---------- Teks yang Diberikan

Minggu, 13 Januari 2013

Teks Al-Quran dalam Memahami “Tingkahlaku” Teroris

Dekonstruksi Derrida
Jacques Derrida merupakan filsuf keturunan Yahudi yang lahir pada 15 Juli 1930 di Aljazair. Pemikiran Filsuf ini termasuk dalam postmoedernis. Teorinya adalah dekonstruksi, yang menyita banyak perhatian filsuf lainnya. Akan tetapi sebelum membahas terlalu jauh tentang Derrida dan pemikirannya, alangkah lebih baik kita membahas Hermeneutika terlebih dahulu.

--------------------
---------- Catatan Data

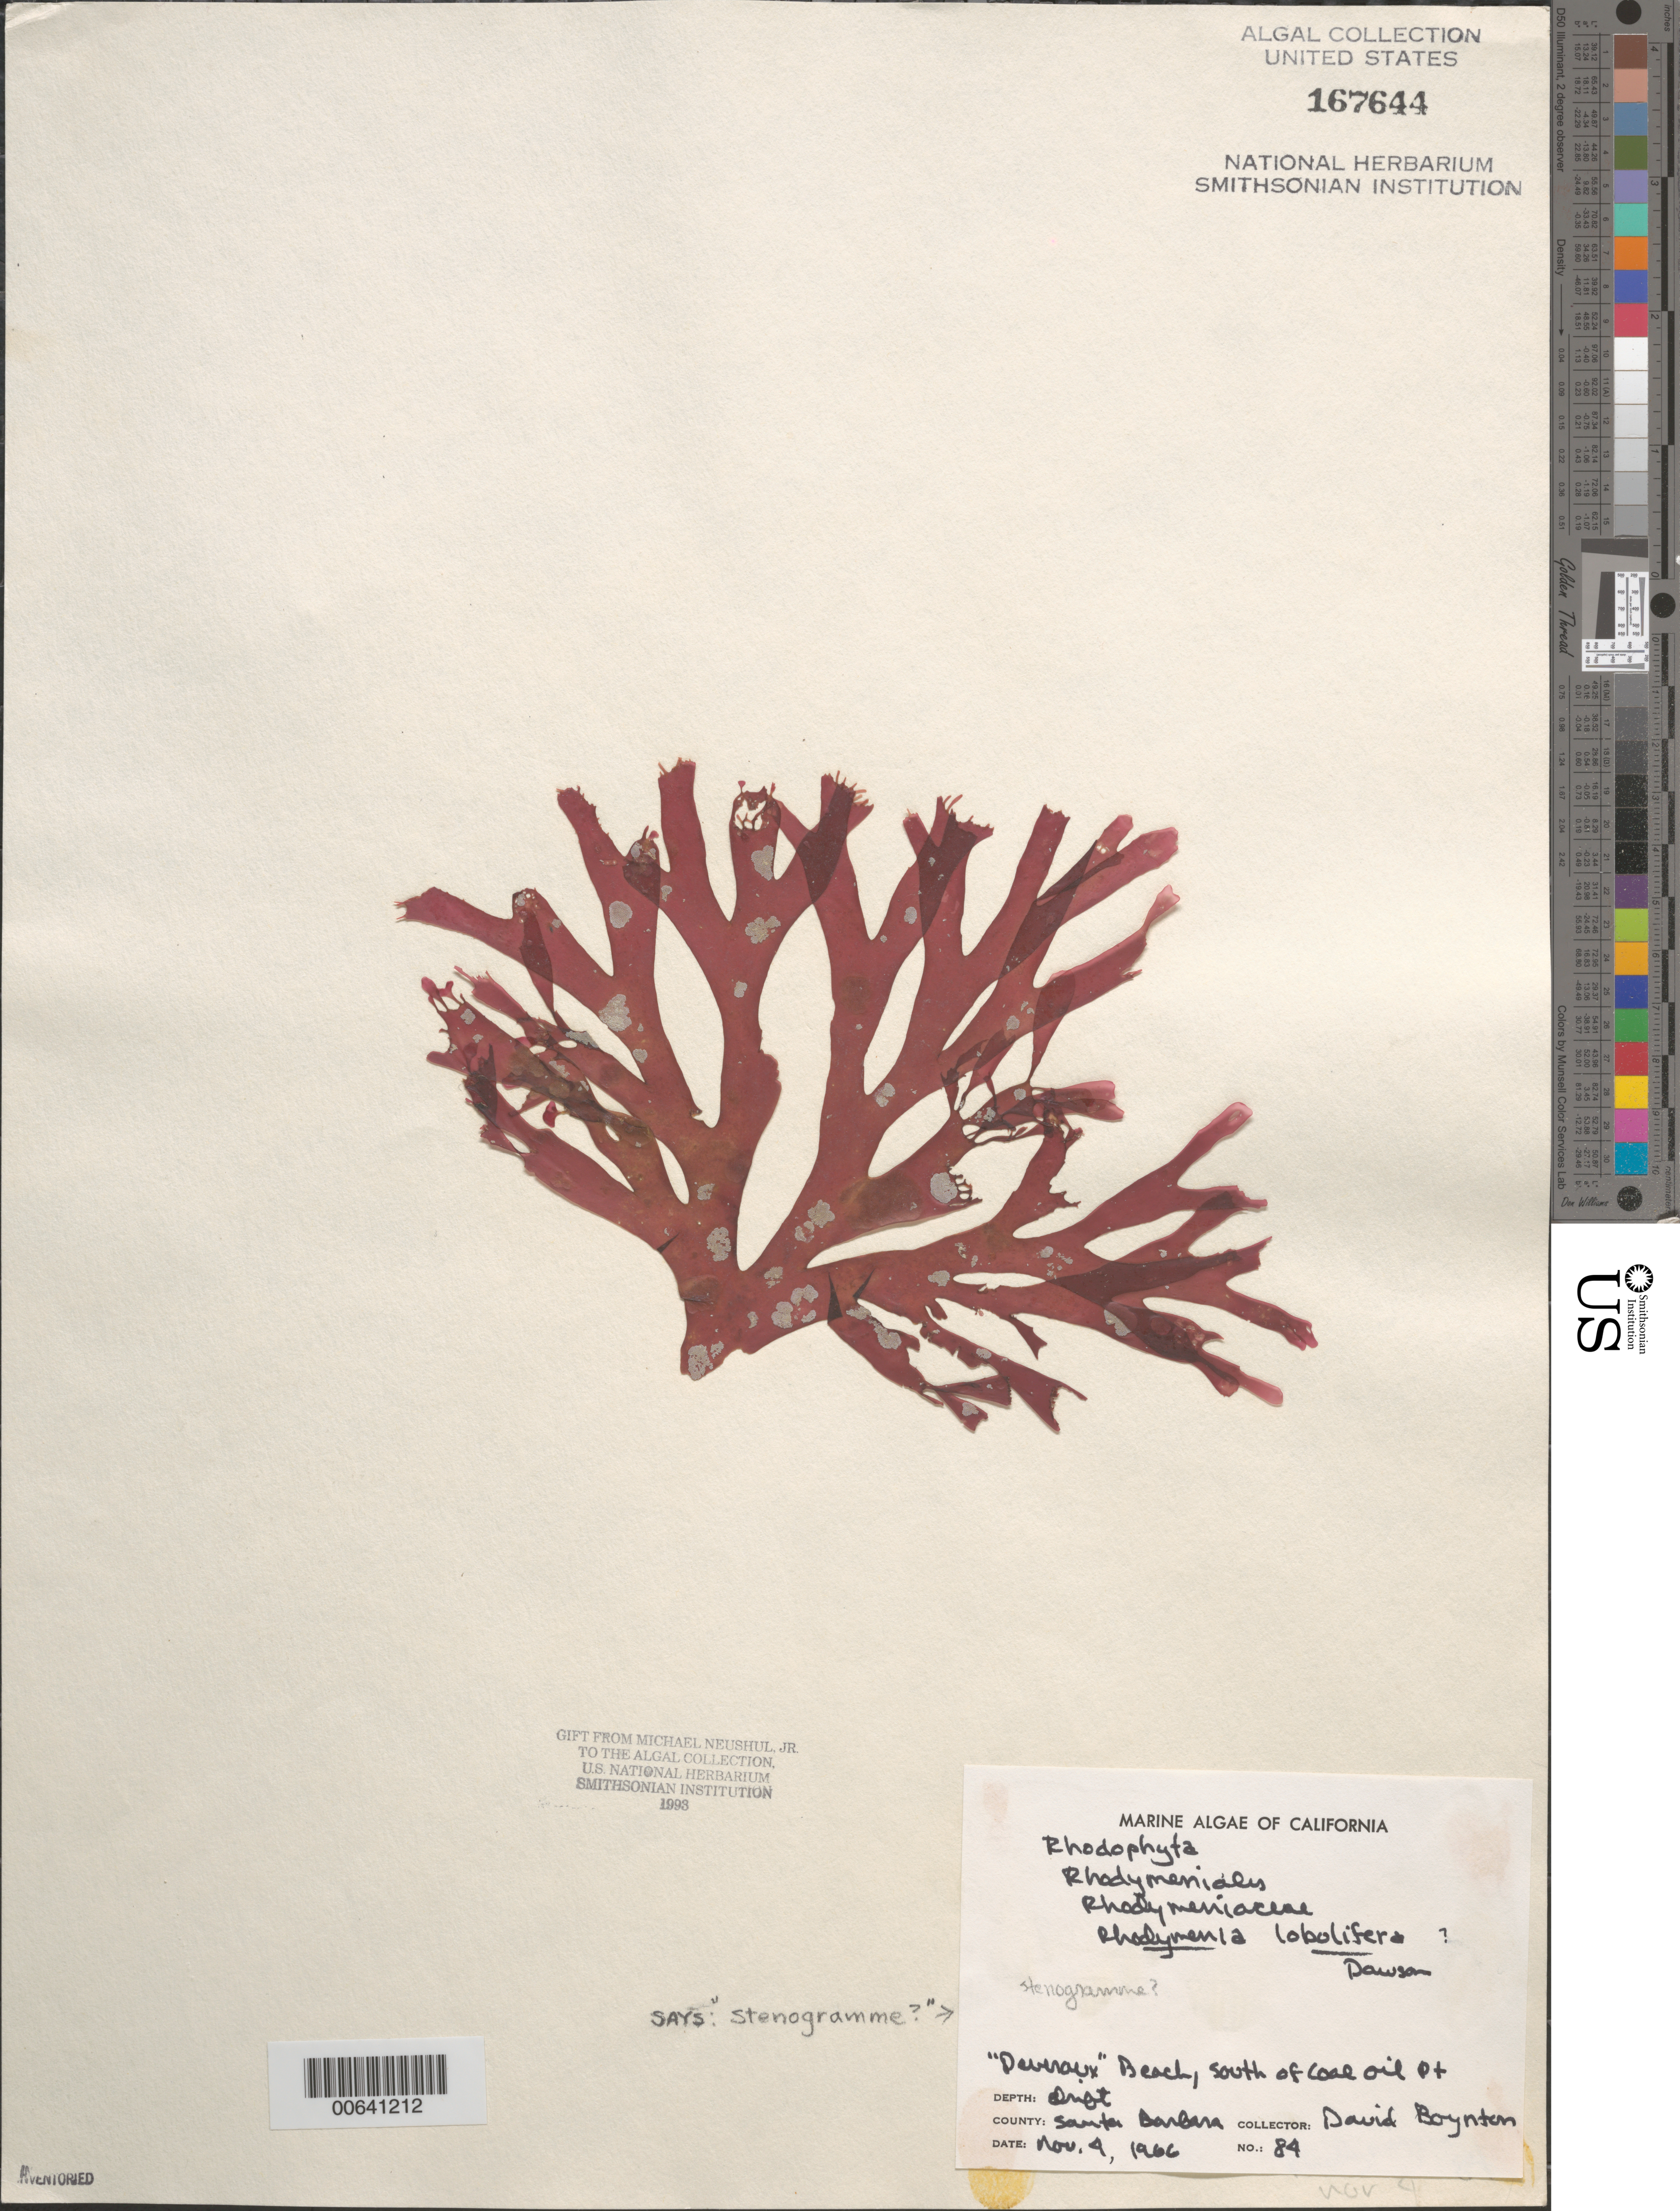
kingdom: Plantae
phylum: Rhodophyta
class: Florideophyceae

--------------------
---------- Catatan Data

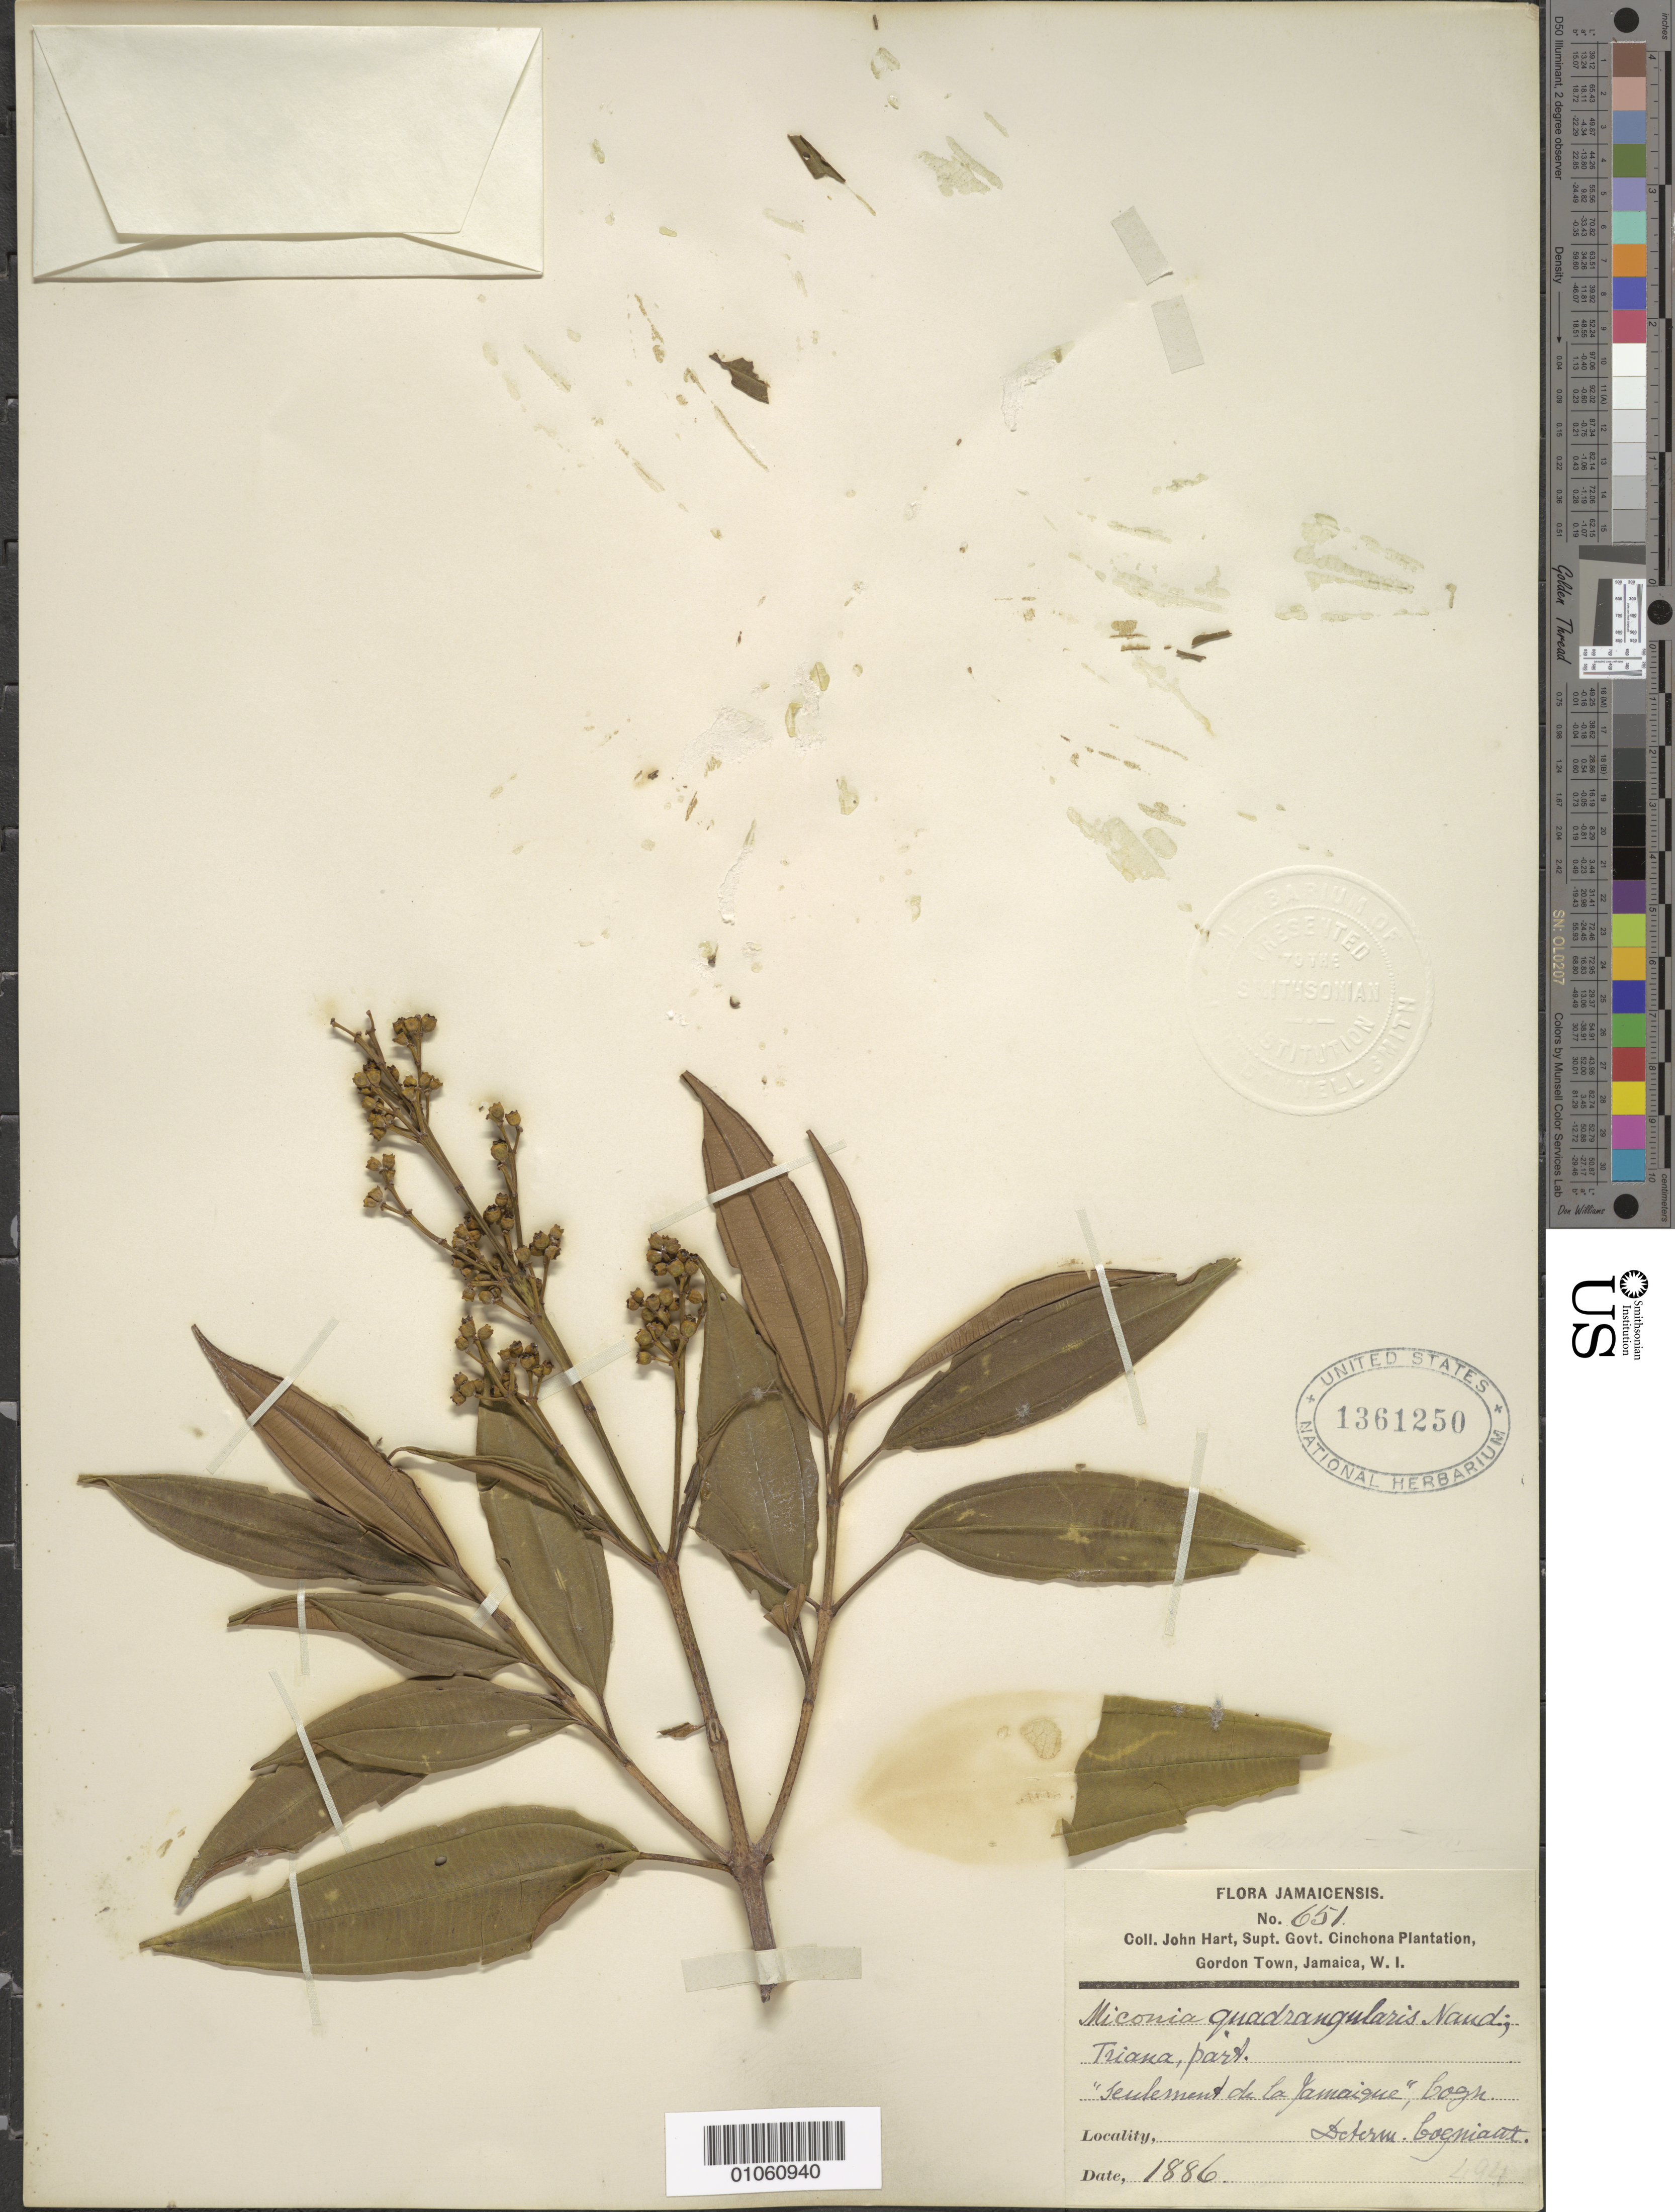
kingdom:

--------------------

Tujuan Latihan =
Salin dengan tepat bagian teks tentang dekonstruksi Derrida, dimulai dengan "Dekonstruksi Derrida" dan berlanjut sampai "Hermeneutika terlebih dahulu.".

Jawaban Tertulis =
Dekonstruksi Derrida
Jacques Derrida merupakan filsuf keturunan Yahudi yang lahir pada 15 Juli 1930 di Aljazair. Pemikiran Filsuf ini termasuk dalam postmoedernis. Teorinya adalah dekonstruksi, yang menyita banyak perhatian filsuf lainnya. Akan tetapi sebelum membahas terlalu jauh tentang Derrida dan pemikirannya, alangkah lebih baik kita membahas Hermeneutika terlebih dahulu.